::: 原文节选 :::

这个例子展示了如何在异步环境中使用SQLAlchemy进行数据库操作。关键点包括:

  1. 使用create_async_engine创建异步引擎
  2. 使用async_sessionmaker创建异步会话工厂
  3. 使用await session.execute()执行查询
  4. 在异步上下文中管理数据库连接

异步任务调度与定时任务

在实际应用中,经常需要调度异步任务或执行定时任务。Python的asyncio提供了多种方式来实现这一点。以下是一个完整的任务调度器示例:

import asyncio
import time
from datetime import datetime, timedelta
from typing import Callable, List, Dict
import heapq

class AsyncTaskScheduler:
    """异步任务调度器"""
    
    def __init__(self):
        self._tasks: List[tuple] = []  # (执行时间, 任务ID, 任务函数)
        self._running = False
        self._task_counter = 0
    
    def schedule(self, delay: float, coro_func: Callable, *args, **kwargs) -> int:
        """调度一个任务在指定延迟后执行"""
        self._task_counter += 1
        execute_time = time.time() + delay
        task_id = self._task_counter
        
        # 使用堆确保按时间顺序执行
        heapq.heappush(self._tasks, (execute_time, task_id, coro_func, args, kwargs))
        print(f"[{datetime.now().strftime('%H:%M:%S')}] 任务 {task_id} 已调度,将在 {delay:.1f}秒后执行")
        
        return task_id
    
    def schedule_interval(self, interval: float, coro_func: Callable, *args, **kwargs) -> int:
        """调度一个周期性任务"""
        async def repeated_task():
            while self._running:
                try:
                    await coro_func(*args, **kwargs)
                except Exception as e:
                    print(f"周期任务执行错误: {e}")
                await asyncio.sleep(interval)
        
        return self.schedule(0, repeated_task)
    
    async def run(self):
        """启动调度器"""
        self._running = True
        print("任务调度器已启动")
        
        try:
            while self._running or self._tasks:
                if not self._tasks:
                    await asyncio.sleep(0.1)
                    continue
                
                execute_time, task_id, coro_func, args, kwargs = self._tasks[0]
                now = time.time()
                
                if now >= execute_time:
                    # 执行任务
                    heapq.heappop(self._tasks)

::: 数据行 :::

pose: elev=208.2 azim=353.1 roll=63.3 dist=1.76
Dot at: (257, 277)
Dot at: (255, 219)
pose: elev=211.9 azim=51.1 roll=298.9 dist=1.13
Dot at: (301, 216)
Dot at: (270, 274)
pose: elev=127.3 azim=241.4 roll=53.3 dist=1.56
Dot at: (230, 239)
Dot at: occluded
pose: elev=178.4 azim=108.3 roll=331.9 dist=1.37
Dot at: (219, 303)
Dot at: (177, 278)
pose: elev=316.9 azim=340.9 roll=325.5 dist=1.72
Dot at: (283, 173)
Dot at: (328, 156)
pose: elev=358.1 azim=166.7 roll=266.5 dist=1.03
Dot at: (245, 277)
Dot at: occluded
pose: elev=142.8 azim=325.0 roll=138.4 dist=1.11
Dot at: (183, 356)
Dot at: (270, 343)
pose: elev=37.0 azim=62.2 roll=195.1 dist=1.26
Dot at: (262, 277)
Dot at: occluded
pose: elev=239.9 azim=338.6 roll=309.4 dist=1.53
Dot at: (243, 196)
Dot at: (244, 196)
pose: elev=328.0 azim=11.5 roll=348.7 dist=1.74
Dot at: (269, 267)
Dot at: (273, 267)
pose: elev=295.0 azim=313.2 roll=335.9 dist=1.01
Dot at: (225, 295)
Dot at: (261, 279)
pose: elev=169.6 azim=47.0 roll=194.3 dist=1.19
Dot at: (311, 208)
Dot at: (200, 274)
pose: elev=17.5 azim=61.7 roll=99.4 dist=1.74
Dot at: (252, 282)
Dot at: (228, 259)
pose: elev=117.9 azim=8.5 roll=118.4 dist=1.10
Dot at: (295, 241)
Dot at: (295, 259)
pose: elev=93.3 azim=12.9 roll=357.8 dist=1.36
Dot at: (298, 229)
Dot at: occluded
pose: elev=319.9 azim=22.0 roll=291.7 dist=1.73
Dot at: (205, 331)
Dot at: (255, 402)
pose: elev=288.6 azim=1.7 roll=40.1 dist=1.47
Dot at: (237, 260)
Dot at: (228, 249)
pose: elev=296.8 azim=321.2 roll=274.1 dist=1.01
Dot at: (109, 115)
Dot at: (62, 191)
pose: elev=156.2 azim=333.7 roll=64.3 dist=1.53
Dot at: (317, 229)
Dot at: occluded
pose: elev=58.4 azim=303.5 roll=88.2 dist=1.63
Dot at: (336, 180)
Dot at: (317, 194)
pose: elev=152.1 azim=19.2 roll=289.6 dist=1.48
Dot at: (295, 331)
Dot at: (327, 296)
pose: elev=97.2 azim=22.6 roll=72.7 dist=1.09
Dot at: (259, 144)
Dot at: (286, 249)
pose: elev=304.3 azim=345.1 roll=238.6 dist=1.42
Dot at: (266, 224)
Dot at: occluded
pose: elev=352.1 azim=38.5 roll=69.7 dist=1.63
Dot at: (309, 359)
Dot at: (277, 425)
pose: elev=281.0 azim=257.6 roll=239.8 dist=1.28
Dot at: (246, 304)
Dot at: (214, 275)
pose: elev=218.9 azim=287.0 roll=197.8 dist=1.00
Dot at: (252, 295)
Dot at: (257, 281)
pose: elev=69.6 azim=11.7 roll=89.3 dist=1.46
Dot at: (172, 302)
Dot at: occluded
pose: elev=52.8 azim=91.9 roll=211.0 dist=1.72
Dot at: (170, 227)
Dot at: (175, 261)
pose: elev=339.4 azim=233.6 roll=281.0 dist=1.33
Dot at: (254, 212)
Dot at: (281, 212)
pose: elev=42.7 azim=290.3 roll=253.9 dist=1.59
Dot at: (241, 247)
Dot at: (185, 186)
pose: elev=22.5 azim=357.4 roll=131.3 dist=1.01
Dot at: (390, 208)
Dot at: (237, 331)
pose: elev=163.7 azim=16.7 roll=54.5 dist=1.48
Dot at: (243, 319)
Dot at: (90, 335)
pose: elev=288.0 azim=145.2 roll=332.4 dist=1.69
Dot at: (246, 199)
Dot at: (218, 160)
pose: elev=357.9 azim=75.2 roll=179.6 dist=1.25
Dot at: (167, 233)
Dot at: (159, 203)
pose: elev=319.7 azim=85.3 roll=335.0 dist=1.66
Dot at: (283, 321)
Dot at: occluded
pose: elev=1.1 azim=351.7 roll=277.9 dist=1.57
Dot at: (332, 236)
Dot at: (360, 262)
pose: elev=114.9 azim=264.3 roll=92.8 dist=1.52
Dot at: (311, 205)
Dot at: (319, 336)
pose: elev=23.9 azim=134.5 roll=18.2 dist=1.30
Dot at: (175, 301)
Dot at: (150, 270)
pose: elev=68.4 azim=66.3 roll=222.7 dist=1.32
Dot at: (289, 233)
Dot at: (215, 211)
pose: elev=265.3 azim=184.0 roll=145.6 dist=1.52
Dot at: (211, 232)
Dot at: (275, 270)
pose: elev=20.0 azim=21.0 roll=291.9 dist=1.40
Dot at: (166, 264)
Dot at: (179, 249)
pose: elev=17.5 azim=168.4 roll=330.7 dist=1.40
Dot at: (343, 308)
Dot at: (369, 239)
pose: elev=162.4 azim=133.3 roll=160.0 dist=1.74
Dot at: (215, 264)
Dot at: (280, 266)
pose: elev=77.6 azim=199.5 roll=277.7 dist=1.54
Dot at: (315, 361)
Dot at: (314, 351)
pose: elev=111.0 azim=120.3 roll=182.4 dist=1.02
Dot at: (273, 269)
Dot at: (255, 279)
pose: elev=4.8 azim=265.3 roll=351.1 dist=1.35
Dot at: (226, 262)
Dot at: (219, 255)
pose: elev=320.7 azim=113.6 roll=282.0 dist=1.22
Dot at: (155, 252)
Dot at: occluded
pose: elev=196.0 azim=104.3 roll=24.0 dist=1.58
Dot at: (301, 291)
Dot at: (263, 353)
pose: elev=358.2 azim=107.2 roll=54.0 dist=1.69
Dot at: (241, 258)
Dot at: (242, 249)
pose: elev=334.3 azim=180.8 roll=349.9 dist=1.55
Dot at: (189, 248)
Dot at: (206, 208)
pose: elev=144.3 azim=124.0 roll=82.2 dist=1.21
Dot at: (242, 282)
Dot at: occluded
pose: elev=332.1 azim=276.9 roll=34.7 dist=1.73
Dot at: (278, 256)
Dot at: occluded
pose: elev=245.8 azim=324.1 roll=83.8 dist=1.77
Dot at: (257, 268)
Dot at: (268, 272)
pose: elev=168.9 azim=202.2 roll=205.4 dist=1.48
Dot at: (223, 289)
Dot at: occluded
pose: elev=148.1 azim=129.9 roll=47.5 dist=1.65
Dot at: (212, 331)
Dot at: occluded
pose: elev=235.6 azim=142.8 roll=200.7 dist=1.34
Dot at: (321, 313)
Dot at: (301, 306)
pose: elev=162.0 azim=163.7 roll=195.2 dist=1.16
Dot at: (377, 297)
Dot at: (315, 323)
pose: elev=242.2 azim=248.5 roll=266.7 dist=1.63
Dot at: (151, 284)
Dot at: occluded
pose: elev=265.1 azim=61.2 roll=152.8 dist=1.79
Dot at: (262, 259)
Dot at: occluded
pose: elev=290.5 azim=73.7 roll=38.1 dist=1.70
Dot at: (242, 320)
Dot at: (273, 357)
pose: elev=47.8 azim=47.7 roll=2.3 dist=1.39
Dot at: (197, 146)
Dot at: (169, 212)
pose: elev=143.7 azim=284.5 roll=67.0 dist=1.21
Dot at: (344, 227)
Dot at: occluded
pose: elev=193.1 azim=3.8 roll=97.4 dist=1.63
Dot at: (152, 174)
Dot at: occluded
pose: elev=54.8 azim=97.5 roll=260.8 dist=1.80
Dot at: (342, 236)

:::

### 任务目标
把上面讲异步数据库操作和任务调度的原文,从“在实际应用中,经常需要调度异”开始,到“(执行时间, 任务ID, 任务函数)”结束,一字不改地照抄下来。

### 参考答案
在实际应用中,经常需要调度异步任务或执行定时任务。Python的asyncio提供了多种方式来实现这一点。以下是一个完整的任务调度器示例:

import asyncio
import time
from datetime import datetime, timedelta
from typing import Callable, List, Dict
import heapq

class AsyncTaskScheduler:
    """异步任务调度器"""
    
    def __init__(self):
        self._tasks: List[tuple] = []  # (执行时间, 任务ID, 任务函数)